The dreaded card skimmer—a device apparently easy to plant on all variety of card readers and use to lift card information once it’s swiped.

They seem to be most popular at gas stations—judging by the prevalence of that red security tape that’s a relatively new part of a gas station experience. Some people evade the risk of an unattended card readers entirely by going inside to pay for their gas. Those people are wiser than myself, or perhaps in less of a hurry when they’re buying gas.

Card skimmers are the motivation for covering a pin pad before you enter the number, to avoid the prying eyes of a thief’s camera.
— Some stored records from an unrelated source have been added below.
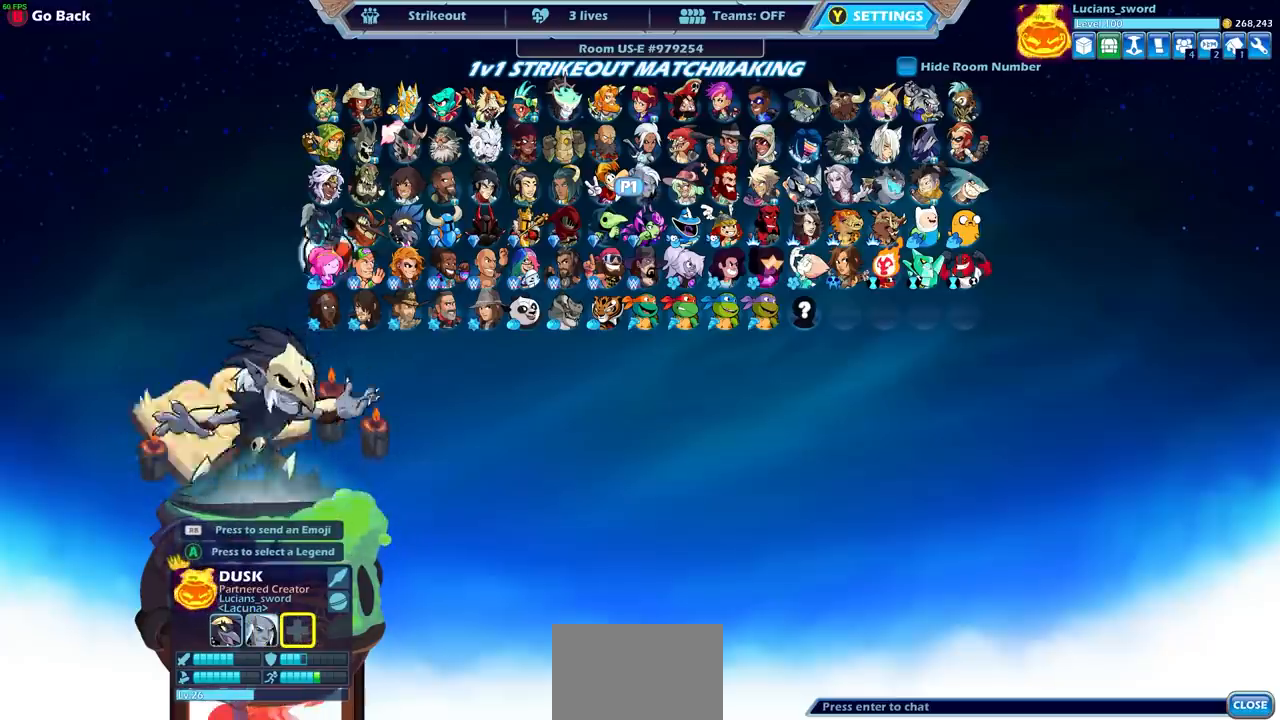
{"buttons": ["DPAD_UP"], "left_stick": "center", "right_stick": "center", "events": [[283, "DPAD_UP", "down"], [383, "DPAD_UP", "up"], [500, "DPAD_UP", "down"]]}
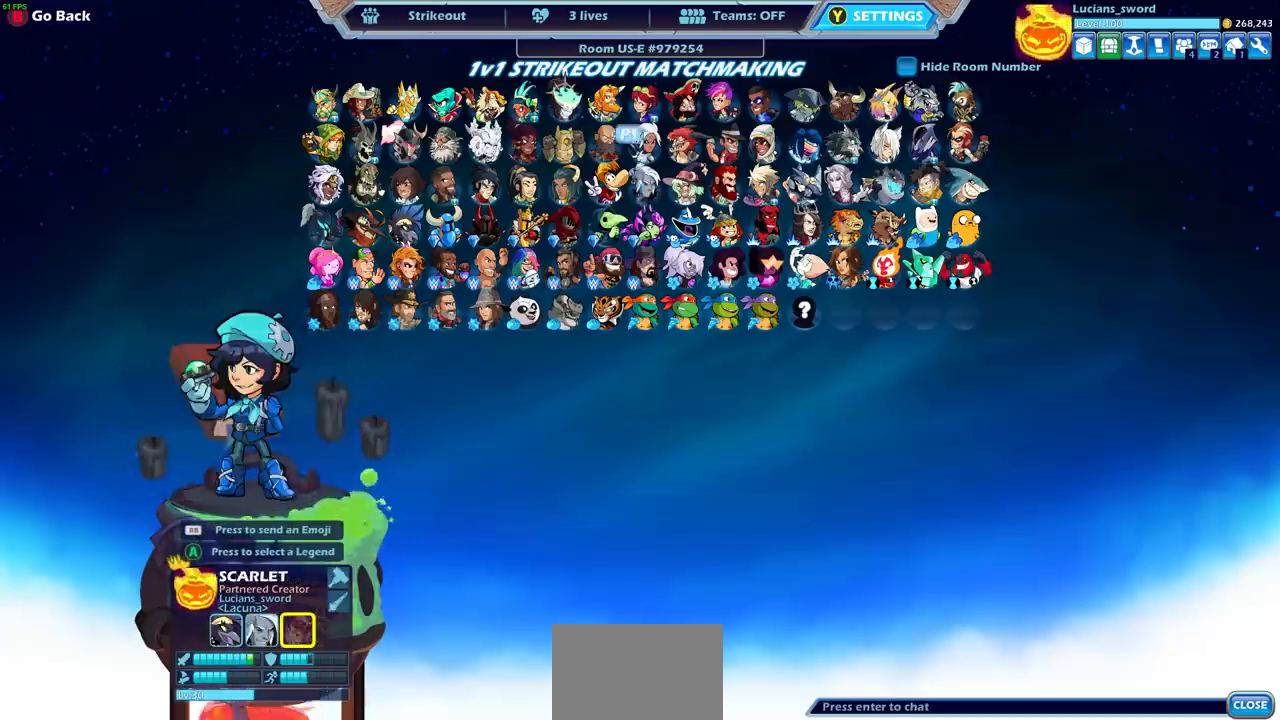
{"buttons": [], "left_stick": "center", "right_stick": "center", "events": [[67, "DPAD_UP", "up"], [217, "DPAD_RIGHT", "down"], [267, "DPAD_RIGHT", "up"], [383, "DPAD_RIGHT", "down"], [450, "DPAD_RIGHT", "up"]]}
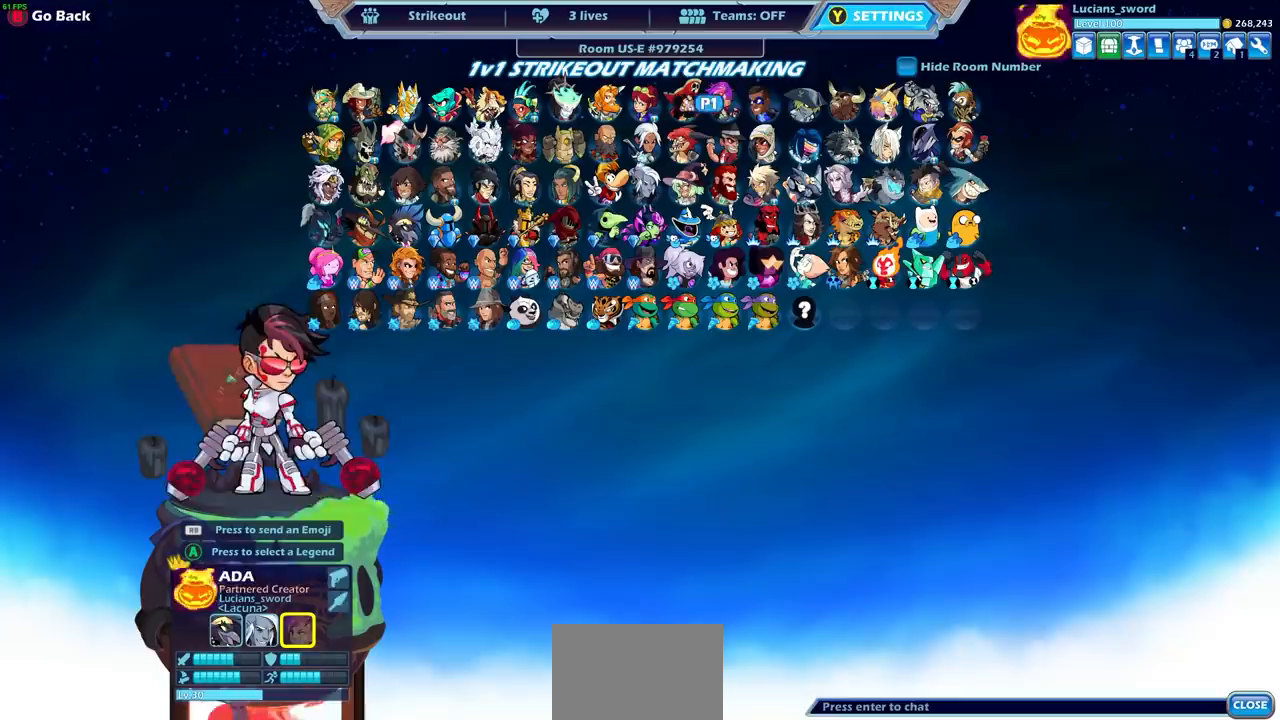
{"buttons": [], "left_stick": "center", "right_stick": "center", "events": [[67, "DPAD_RIGHT", "down"], [150, "DPAD_RIGHT", "up"], [250, "DPAD_RIGHT", "down"], [300, "DPAD_RIGHT", "up"]]}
If you google card skimmers, the first result appears to be a sponsored post to “shop card skimmers,” with various devices in prices ranging from $1,200 to $5.76 (probably a scam in itself). On closer inspection, some of the sponsored products purport themselves to be anti-skimmers, skimming detection devices or “ATM replacement parts.” Not so convinced some of these aren’t intended for something more nefarious, but call me paranoid. Then some items are outright marketed as “wholesale skimming atm, 1 piece.” OK then.

Despite card skimming’s infamous reputation and the viral videos of people discovering skimmers in the checkout lane or at the gas pump, physical card skimmers appear to be on the decline, according to reporting last year from PC Mag. (Do you have someone in your life who sends videos and articles of people discovering scams and frauds and schemes to separate people from their money? Mine is my dad, naturally.)

Card skimming is on my mind this week because I recently had some card information stolen. Fortunately, most banks are quick to notice unusual purchases and shut down fraud—mine included.

I have my suspicions about where my card information was stolen, because the machine behaved irregularly, but it is hard to know definitively. There are so many places—physical and virtual—that plastic is used to pay. Paper money just isn’t as popular—perhaps because purchases feel more real when you use cash to make them—and while checks are not extinct, they are on the decline.

Card information can be stolen at an ATM, a gas station, in a checkout line (less likely than an unattended card reader), or somewhere in the virtual world, where card info is entered for everything from pizza purchases to streaming services to Christmas shopping.

As card skimming technology advances, so too does fraud detection technology, and then I suppose the skimmers get even savvier. The march of progress. She is fast, huh?

I’m just glad my bank noticed the fraudulent purchase immediately, and I will certainly keep a close eye on the next card reader I visit.